Ontem foi dia de montanha.
Já com o sol iluminando os Andes, peguei uma trilha perto do hotel até o Cerro Belvedere, em uma região que mescla um mirante lá nas alturas e uma cachoeira de 60 metros saindo do meio da montanha.
Nada mal para começar o dia, não?
Fora eu ter me perdido nos primeiros quilômetros e penado um pouco para entender o mapa, já que o GPS não reconhecia nenhuma das trilhas, o caminho foi incrível.
Tudo relativamente simples por um bom pedaço, com uma subida constante mas leve. Até que, de repente, uma placa de madeira pintada a mão alertava: “Territorio Mapuche”.
Os mapuchos são índios da região andina, que viviam logo abaixo da região Inca e dominavam boa parte do sul do continente. E índios modernos, hoje, tem as suas regras: não gostam de ser incomodados, ignoram as leis locais e curtem viver de acordo com suas próprias diretrizes comunitárias.
Como a trilha cortava a comunidade, segui com cautela, caminhando no máximo possível de silêncio.
De repente, latidos. Um, dois, muitos.
A maior parte dos cachorros era de pequeno porte e eu apenas ignorei. Um, no entanto, estava mais sério.
Era grande e estava nitidamente irritado com a minha “invasão”, chegando a menos de um metro de distância enquanto latia e rosnava insistentemente.
Com os poles seguros e preparados para qualquer enfrentamento, segui em silêncio. Sem parar, acelerar ou diminuir o pace, apenas fui.
Ele me acompanhou de perto, latindo, até que deu uma última rosnada e desistiu. Ufa!
Um segundo cachorro grande também se aproximou na sequência, mas logo ficou para trás.
À minha frente, uma cerca semiaberta carregava apenas a instrução de que, a partir dali, apenas pessoas e cavalos poderiam entrar.
Estava no começo “oficial” da subida ao Mirador Belvedere, já livre de mapuchos, cachorros ou qualquer coisa que não fosse o silêncio da montanha.
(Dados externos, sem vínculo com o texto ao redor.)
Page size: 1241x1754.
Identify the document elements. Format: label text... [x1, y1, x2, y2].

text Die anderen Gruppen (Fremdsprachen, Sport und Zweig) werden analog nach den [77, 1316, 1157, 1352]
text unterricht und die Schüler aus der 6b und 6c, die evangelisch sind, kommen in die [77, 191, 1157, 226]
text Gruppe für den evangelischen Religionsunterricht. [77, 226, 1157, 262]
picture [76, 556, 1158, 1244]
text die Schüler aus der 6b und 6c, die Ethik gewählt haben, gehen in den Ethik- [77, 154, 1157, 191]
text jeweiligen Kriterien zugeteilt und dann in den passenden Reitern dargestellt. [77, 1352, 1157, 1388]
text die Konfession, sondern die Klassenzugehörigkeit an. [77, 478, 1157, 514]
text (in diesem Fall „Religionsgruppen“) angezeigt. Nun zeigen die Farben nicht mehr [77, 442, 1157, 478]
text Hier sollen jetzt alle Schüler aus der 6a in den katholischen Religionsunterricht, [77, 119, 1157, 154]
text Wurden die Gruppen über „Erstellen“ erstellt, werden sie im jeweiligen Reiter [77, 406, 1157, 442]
E assim subi, sozinho, por uma trilha incrivelmente linda e demarcada apenas por uma tinta vermelha em algumas das árvores.
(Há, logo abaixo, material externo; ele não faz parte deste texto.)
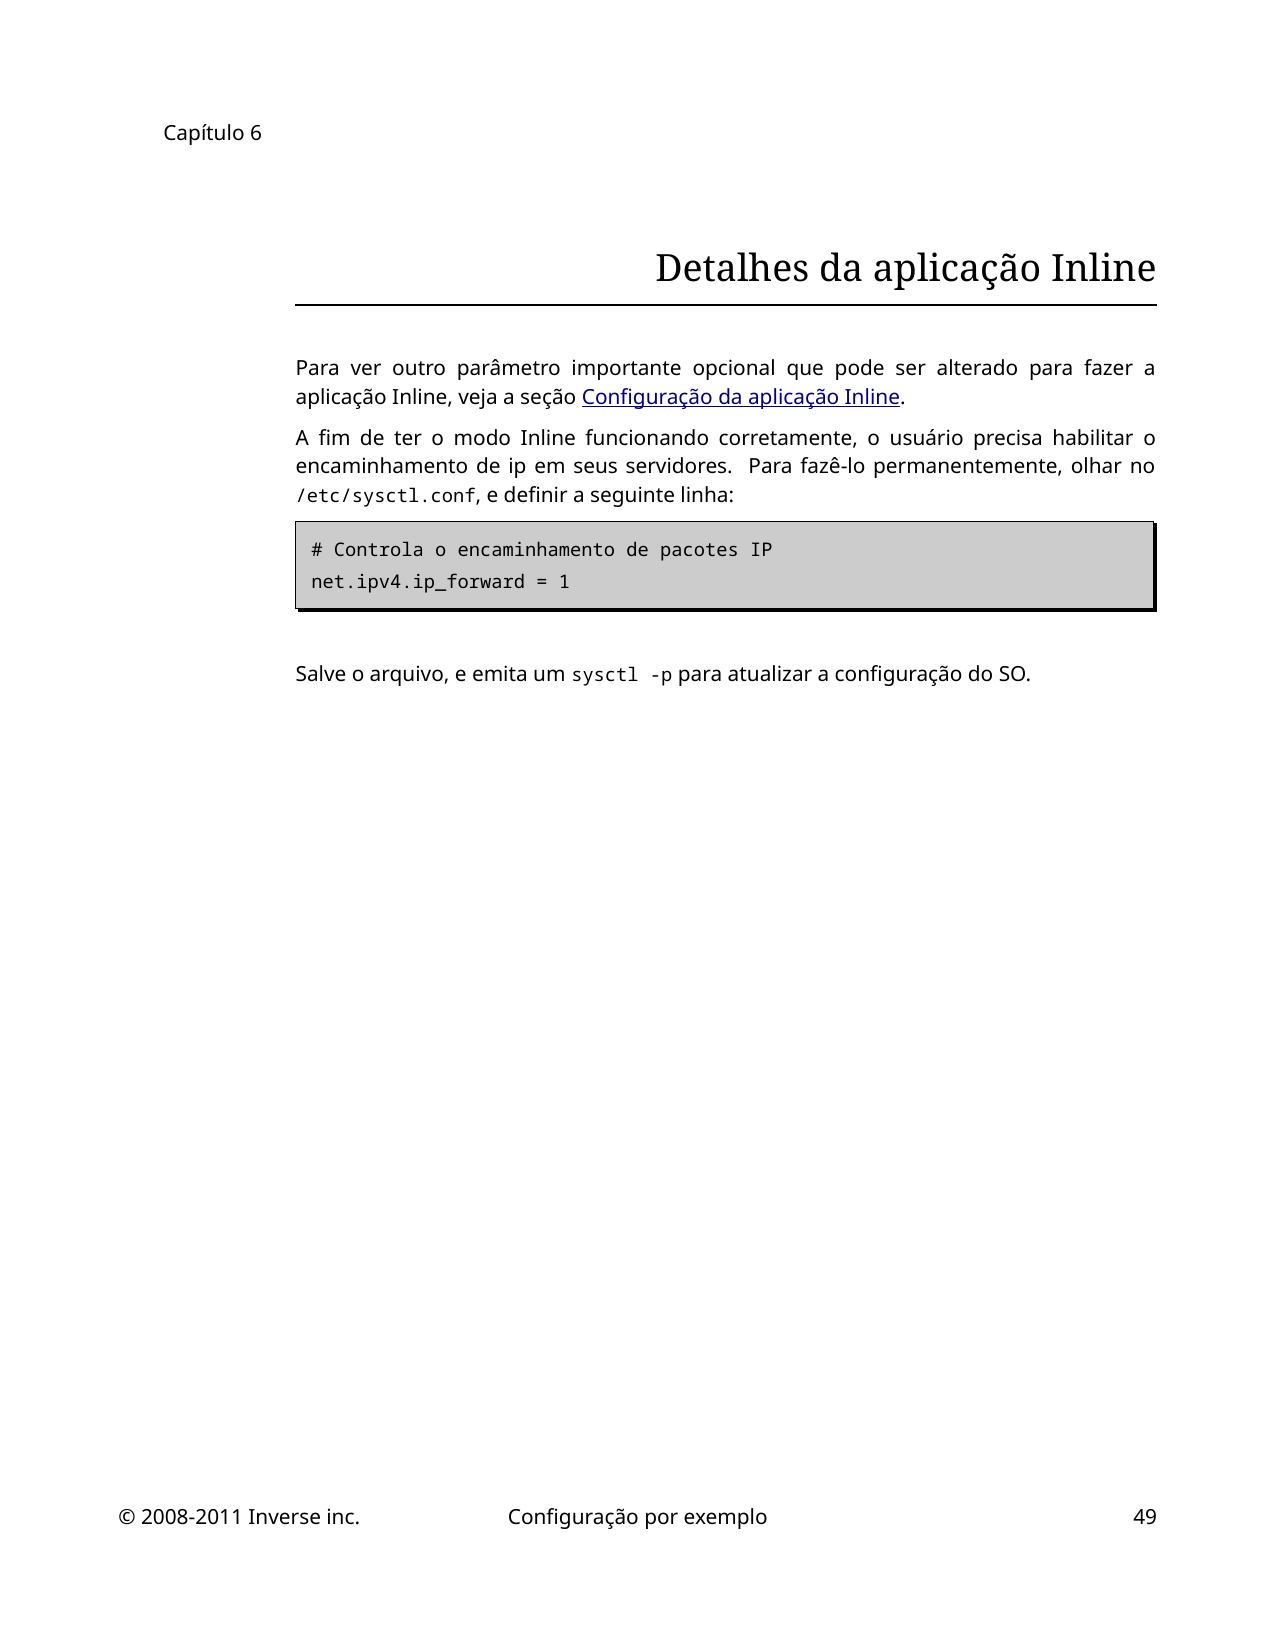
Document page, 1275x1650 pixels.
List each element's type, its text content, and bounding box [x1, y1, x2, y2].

subtitle Detalhes da aplicação Inline [295, 242, 1157, 304]
text Salve o arquivo, e emita um sysctl -p para atualizar a configuração do SO. [295, 659, 1157, 687]
text # Controla o encaminhamento de pacotes IP [296, 522, 1153, 552]
text net.ipv4.ip_forward = 1 [296, 552, 1153, 608]
text A fim de ter o modo Inline funcionando corretamente, o usuário precisa habilitar o encaminhamento de ip em seus servidores. Para fazê-lo permanentemente, olhar no /etc/sysctl.conf, e definir a seguinte linha: [295, 423, 1157, 508]
text Para ver outro parâmetro importante opcional que pode ser alterado para fazer a aplicação Inline, veja a seção Configuração da aplicação Inline. [295, 353, 1157, 410]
Por quilômetros, só subida e mais subida. A cada curva, uma vista diferente da mata enchia os olhos e atiçava a curiosidade; a cada passo, a sensação de se estar sozinho cortando a montanha fazia o peito vibrar mais forte.
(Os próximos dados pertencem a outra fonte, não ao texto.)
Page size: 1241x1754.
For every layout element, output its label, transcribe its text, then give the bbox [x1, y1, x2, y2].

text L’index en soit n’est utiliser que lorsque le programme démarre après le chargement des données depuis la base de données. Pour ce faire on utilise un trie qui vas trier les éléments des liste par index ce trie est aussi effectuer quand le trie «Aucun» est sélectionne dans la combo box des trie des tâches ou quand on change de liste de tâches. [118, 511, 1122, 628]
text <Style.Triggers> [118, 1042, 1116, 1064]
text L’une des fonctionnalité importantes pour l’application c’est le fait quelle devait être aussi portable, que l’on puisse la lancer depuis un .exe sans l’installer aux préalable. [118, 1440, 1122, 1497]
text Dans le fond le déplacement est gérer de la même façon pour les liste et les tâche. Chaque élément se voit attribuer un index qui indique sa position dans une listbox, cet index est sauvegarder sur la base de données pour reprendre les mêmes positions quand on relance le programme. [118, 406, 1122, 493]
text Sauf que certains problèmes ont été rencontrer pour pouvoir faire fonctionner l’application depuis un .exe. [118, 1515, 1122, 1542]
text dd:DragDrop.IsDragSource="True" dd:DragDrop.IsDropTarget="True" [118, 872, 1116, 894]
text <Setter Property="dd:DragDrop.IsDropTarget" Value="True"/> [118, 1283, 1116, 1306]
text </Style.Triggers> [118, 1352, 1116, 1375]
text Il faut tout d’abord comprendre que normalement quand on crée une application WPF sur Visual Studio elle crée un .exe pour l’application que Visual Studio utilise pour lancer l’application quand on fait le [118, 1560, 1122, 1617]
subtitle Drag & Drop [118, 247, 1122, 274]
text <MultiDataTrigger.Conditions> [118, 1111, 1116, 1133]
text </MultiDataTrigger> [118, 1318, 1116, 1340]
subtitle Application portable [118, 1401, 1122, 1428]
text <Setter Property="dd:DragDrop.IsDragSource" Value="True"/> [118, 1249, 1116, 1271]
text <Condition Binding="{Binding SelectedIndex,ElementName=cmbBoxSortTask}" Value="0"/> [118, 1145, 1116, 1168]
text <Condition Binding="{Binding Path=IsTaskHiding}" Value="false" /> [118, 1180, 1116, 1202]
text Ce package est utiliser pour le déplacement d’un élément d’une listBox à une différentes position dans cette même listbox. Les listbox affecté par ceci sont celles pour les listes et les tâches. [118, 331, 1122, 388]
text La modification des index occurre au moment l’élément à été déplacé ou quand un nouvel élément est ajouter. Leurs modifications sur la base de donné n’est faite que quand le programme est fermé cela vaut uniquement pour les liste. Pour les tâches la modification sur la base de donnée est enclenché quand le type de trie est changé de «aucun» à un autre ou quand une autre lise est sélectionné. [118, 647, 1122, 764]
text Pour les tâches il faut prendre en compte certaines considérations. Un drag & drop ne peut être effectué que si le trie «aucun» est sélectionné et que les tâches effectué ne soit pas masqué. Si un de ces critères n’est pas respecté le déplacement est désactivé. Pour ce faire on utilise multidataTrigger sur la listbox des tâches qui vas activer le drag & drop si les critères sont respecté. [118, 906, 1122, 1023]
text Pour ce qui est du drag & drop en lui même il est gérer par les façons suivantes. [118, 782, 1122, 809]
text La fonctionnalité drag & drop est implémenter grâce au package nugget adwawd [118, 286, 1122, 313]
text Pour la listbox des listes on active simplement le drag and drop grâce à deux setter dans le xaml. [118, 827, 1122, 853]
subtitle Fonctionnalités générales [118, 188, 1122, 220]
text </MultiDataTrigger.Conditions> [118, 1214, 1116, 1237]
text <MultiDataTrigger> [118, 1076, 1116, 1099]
Até que cheguei a uma clareira com uma única e esquisita árvore desnuda.
Fui a uma ponta: aos meus pés, lagos, vilarejos e a cordilheira se estendiam por quilômetros de distância. Estava no Mirador sorvendo uma das mais incríveis vistas que meus olhos já viram.
Fiquei por alguns instantes ali até perceber a placa que indicava a cachoeira.
Segui.
A trilha era menor, mais sinuosa e mesmo levemente perigosa, mesclando descida com subida. Fui andando com a ajuda dos poles, a essa altura meus melhores amigos, até começar a ouvir o barulho das águas.
A cada passo, mais forte. Mais alto. Mais intenso.
E uma outra clareira apareceu.
Fui até uma ponta onde se podia “invadir” um pouco o penhasco. Um paredão gigantesco se estendia do outro lado do abismo, cercado por pinheiros e dando vista a uma fina mas belíssima queda d’água.
Ficava difícil definir qual a melhor vista, mas a altura ali era tamanha e a protuberância onde pisava parecia tão “frágil” que, pela primeira vez na vida, senti vertigem.
Mas aí foi só respirar, dar alguns passos para trás e voltar: primeiro para o Belvedere, depois para a comunidade Mapuche.
Montanha abaixo, fui correndo sempre que dava. A volta pareceu curta, breve – pelo menos até a cerca.
A essa altura já passava das 9 e, em uma das casas, um velho camponês trabalhava em sua casa.
Com os latidos cortando o silêncio ao fundo, pedi ajuda. Expliquei que estava um pouco receoso de cruzar caminhos com o cão novamente e ele me respondeu que dois turistas já foram atacados por ele nos últimos meses.
Por sorte, ele sentiu um pouco de pena, subiu em um cavalo sem sela e me ofereceu uma escolta até a saída do território.
Obviamente que aceitei, agradecido, e fui caminhando ao seu lado. Os cachorros olharam de longe enquanto passamos, aparentemente respeitando a escolta.
No final, ele me deixou em um lugar perfeito para descer correndo de volta até a estrada e, de lá, até o hotel.
Adrenalina, trilhas incríveis e vistas inesquecíveis diretamente dos Andes. Dá para pedir mais?